The next problem is that object model that /etc/X11/xorg.conf uses is different than how the graphics hardware is organised internally, which makes bridging these two viewpoints quite tricky at times. Yet another problem is that there are different flavours of dual-head with different capabilities and which require different sections and layouts inside /etc/X11/xorg.conf. It isn't as simple as placing a "Option dualhead on" line in /etc/X11/xorg.conf.

Finally, you also want to be able to use RandR when available to change the screen resolution and rotation on the fly without having to restart the X server.
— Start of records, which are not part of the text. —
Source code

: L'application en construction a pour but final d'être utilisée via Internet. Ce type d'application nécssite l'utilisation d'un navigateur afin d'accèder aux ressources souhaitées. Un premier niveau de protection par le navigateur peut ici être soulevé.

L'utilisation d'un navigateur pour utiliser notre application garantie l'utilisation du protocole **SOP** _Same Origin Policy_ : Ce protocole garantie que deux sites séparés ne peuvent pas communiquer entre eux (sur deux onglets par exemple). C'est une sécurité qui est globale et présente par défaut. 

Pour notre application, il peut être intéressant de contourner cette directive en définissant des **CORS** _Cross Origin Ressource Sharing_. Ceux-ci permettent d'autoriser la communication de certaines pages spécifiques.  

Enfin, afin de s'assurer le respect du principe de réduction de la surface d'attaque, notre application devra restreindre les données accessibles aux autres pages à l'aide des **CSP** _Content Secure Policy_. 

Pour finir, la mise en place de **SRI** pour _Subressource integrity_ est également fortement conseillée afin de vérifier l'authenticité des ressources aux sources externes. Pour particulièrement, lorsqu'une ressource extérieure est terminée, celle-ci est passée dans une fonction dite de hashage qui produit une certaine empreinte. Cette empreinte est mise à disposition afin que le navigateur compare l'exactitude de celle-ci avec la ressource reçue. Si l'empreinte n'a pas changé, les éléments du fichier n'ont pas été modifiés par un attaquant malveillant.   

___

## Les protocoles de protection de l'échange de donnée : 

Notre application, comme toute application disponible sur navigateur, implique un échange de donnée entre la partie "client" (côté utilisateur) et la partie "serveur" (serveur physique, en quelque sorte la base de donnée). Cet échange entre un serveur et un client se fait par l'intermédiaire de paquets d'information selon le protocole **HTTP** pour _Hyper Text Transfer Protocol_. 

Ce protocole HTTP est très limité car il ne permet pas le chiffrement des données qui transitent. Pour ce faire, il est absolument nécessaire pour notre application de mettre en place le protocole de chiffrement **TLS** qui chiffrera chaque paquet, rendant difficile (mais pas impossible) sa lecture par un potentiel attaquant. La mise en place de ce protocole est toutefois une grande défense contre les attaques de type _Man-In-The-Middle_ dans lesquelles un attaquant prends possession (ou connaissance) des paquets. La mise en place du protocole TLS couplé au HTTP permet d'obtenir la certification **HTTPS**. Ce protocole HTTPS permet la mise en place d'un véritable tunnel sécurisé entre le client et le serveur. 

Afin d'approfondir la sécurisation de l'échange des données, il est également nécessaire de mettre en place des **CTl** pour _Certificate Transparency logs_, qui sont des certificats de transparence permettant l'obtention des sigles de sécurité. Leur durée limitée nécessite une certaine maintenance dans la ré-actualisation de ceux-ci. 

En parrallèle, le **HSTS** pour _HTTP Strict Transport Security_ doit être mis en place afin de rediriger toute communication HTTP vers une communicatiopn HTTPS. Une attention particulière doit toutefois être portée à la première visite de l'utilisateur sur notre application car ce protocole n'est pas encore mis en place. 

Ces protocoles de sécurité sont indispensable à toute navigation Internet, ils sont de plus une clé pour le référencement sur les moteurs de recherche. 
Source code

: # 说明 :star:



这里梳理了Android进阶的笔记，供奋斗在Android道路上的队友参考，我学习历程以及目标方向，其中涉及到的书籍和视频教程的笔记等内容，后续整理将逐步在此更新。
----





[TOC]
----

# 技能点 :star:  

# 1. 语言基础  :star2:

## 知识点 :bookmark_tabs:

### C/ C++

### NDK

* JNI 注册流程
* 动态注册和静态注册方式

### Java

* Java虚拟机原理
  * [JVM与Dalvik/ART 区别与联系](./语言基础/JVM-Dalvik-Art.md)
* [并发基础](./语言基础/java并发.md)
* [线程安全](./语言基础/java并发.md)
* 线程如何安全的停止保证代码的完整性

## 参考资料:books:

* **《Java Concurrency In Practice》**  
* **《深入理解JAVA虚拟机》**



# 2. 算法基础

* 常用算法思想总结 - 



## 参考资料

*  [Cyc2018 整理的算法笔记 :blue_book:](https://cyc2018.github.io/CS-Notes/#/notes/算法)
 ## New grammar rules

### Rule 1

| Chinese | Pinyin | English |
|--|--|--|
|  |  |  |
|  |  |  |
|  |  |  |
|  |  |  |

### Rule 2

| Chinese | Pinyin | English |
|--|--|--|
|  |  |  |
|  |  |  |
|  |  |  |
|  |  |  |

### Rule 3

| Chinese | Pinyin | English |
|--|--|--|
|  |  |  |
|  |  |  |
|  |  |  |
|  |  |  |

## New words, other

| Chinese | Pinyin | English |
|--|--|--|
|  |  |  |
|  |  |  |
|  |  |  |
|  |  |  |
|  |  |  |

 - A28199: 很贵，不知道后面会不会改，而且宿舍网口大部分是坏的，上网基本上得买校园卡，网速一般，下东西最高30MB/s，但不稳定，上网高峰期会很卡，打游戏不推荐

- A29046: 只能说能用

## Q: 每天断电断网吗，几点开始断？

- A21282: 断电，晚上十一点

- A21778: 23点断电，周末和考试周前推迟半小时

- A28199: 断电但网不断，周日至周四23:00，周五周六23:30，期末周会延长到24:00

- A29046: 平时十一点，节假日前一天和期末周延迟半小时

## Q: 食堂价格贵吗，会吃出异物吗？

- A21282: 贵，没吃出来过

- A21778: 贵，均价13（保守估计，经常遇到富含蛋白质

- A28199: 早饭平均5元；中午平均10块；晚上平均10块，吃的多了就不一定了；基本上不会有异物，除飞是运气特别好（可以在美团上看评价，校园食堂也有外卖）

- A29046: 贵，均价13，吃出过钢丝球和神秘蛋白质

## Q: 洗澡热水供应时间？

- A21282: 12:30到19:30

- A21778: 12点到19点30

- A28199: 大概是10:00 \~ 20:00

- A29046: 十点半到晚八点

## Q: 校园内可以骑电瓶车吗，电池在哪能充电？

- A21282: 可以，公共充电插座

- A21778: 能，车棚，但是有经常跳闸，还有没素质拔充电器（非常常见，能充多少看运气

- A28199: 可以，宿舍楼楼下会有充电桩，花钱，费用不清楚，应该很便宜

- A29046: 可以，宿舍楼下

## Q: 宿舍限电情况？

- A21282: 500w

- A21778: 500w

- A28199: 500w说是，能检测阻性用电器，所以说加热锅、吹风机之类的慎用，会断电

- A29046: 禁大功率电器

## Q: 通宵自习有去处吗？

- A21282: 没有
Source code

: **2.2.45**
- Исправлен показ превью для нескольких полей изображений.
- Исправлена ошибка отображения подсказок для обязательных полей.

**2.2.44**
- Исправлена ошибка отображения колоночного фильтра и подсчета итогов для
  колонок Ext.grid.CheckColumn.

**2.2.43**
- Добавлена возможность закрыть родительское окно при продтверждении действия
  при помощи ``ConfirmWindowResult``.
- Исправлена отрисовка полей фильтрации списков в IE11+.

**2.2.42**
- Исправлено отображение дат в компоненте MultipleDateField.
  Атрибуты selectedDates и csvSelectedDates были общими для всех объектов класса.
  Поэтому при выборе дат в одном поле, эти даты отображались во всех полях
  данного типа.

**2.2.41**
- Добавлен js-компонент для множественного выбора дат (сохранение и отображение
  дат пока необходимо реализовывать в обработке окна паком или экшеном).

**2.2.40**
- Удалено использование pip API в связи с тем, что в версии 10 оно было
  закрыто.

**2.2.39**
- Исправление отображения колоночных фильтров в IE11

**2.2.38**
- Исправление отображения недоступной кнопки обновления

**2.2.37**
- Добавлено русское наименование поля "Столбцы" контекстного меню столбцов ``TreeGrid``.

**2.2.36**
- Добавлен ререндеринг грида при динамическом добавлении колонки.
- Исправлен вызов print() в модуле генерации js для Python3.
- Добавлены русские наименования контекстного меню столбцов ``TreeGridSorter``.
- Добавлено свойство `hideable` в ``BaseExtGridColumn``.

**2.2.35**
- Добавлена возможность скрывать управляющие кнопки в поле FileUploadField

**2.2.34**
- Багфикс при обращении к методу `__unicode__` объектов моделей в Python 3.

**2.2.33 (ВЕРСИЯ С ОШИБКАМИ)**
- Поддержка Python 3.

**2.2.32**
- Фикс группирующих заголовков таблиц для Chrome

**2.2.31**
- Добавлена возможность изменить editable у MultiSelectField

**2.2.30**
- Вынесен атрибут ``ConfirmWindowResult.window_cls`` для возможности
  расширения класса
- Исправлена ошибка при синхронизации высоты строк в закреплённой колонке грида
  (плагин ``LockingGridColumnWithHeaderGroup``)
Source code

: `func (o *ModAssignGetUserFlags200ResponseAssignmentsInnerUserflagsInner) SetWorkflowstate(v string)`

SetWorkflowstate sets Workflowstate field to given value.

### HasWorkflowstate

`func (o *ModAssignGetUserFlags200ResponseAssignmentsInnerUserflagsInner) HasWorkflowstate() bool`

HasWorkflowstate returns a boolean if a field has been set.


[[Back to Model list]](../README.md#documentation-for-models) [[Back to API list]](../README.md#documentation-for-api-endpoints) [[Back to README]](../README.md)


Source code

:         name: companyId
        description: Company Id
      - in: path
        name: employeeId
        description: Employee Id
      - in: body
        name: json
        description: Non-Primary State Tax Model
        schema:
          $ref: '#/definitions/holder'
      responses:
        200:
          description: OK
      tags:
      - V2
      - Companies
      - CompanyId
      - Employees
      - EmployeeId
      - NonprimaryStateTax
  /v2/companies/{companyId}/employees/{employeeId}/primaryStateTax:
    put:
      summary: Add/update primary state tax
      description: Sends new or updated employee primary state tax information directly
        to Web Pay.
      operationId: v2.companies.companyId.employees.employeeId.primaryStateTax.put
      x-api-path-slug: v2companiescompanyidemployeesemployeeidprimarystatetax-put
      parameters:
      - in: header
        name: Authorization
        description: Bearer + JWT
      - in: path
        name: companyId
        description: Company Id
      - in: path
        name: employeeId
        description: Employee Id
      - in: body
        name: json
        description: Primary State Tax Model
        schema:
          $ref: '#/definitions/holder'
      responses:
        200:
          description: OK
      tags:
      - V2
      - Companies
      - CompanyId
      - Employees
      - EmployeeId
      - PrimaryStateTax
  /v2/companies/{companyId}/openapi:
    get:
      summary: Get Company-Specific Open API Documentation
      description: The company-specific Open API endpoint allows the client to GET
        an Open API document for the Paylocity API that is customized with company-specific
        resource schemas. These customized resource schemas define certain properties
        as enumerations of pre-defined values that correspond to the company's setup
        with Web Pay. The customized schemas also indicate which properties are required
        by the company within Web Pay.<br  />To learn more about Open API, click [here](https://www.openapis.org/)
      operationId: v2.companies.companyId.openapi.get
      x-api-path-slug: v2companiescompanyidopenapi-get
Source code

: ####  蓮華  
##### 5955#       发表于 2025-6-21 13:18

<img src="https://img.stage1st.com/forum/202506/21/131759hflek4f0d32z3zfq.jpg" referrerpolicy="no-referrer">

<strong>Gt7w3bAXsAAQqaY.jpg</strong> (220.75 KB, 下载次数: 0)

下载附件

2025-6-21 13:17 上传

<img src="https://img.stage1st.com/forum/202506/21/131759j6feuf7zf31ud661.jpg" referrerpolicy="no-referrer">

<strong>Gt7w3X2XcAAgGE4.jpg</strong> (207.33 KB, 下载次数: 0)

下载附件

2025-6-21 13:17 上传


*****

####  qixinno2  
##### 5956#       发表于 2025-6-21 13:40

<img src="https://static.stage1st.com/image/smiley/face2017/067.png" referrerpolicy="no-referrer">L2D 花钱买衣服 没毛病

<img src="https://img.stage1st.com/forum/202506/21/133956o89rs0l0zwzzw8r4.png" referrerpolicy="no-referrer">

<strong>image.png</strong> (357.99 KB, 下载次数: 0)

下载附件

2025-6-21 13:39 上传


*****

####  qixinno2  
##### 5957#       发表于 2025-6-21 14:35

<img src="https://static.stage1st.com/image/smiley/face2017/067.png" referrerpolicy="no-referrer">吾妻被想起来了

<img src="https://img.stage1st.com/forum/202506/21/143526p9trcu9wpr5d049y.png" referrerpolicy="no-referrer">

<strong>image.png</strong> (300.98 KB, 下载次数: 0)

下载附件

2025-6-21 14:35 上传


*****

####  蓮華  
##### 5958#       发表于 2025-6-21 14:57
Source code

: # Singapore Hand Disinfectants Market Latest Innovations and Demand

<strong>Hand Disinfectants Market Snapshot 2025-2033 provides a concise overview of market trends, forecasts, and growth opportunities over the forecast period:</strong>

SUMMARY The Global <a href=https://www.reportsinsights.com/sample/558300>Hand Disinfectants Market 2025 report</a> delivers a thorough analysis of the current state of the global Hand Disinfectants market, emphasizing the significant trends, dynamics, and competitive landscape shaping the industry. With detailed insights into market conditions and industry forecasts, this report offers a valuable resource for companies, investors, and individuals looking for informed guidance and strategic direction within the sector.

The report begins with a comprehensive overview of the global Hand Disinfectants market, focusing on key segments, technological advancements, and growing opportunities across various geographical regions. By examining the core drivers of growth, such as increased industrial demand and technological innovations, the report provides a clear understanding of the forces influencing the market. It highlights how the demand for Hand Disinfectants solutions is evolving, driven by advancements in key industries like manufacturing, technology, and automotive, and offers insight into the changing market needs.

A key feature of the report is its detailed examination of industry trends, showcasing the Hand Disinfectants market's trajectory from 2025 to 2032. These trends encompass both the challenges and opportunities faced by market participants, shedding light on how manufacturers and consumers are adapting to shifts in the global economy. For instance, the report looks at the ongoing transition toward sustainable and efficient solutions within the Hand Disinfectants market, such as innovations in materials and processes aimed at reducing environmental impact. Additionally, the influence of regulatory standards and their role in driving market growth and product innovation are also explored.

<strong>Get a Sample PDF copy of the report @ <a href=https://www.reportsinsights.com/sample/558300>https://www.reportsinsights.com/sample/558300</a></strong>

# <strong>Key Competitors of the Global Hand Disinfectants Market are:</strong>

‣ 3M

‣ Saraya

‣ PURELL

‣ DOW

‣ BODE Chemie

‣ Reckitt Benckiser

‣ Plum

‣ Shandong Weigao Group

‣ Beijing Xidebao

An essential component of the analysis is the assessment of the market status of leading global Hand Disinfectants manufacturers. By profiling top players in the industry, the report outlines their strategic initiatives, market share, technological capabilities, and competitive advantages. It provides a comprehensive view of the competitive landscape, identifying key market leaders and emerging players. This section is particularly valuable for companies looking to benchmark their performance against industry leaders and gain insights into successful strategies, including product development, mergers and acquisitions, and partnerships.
This also means that normal uses should be able configure their screen, while the administrator can configure the drivers and the default screen settings for everyone. The good news is that most of painful work has been done for implementing a sane layer to support all of this.

Now, that eye candy I promised. Displayconfig also supports normal single-head configurations as well as screen rotation and reflections where available. Of course you need funky preview showing what the user is going to get. And here it is:

The older version of this preview had some problems. It was implemented using widgets and layouts, and would stretch the dialog layout at times. This new version handles all drawing itself and composites each element of the preview on the fly. Notice how the window and kmenu change relative positions. I'm not just scaling a simple picture here. I'm compositing the screen background, window, kmenu and clock all separately. It is still fake of course but it should give the user a good impression of what they are going to get.